**MATERIAL FOR THIS TASK**
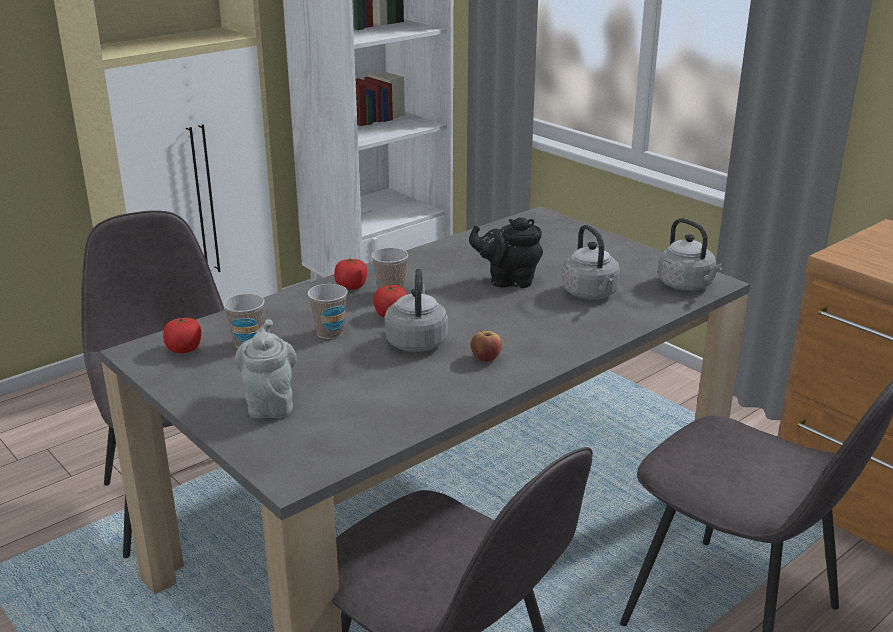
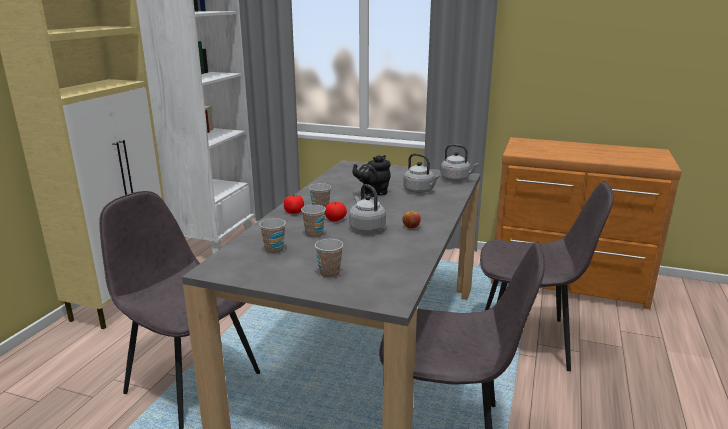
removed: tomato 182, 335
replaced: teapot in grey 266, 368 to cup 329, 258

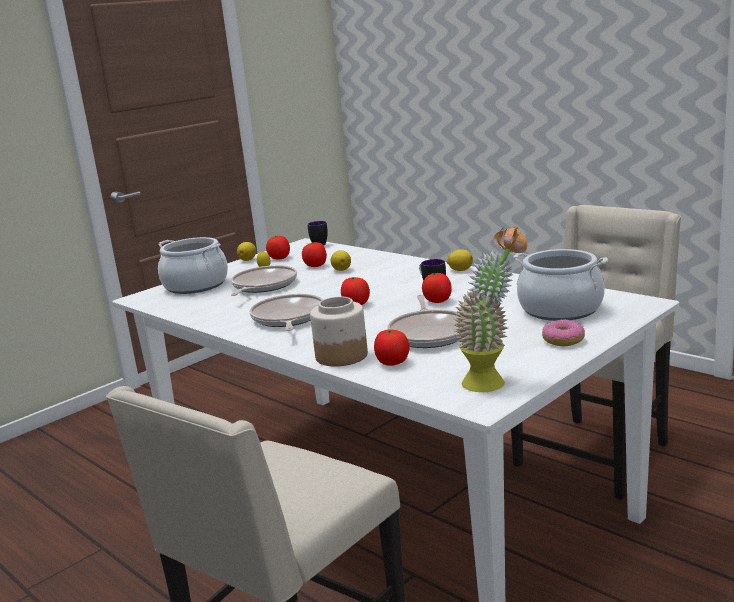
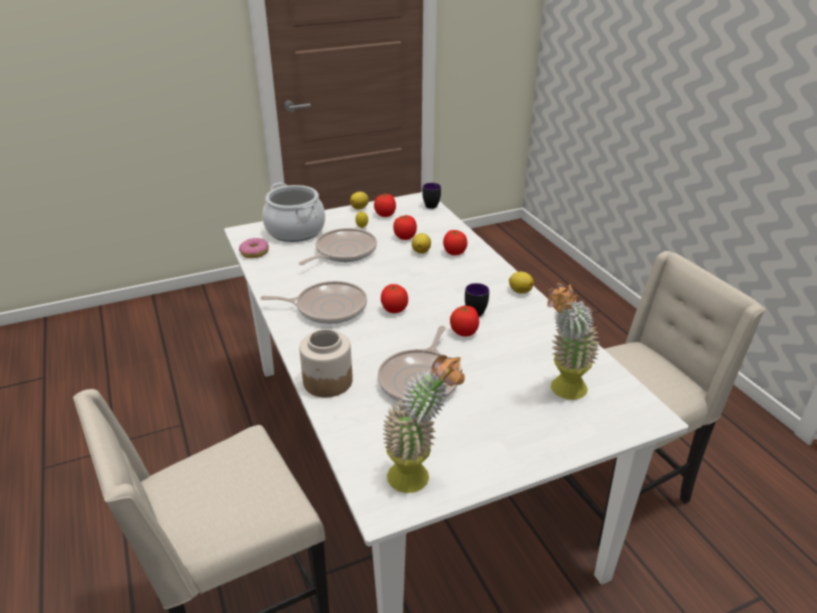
moved: tomato 392, 347 to 455, 242; donut 563, 332 to 254, 248
replaced: cooking pot 560, 285 to potted plant 573, 341
turned: frying pan 286, 312 = 313, 302 75 degrees clockwise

**REQUIRED ACTION**
Every record above should be written out again exactly; the pictures stay out of the copy.

**OUTPUT OF THE EXERCISE**
removed: tomato 182, 335
replaced: teapot in grey 266, 368 to cup 329, 258

moved: tomato 392, 347 to 455, 242; donut 563, 332 to 254, 248
replaced: cooking pot 560, 285 to potted plant 573, 341
turned: frying pan 286, 312 = 313, 302 75 degrees clockwise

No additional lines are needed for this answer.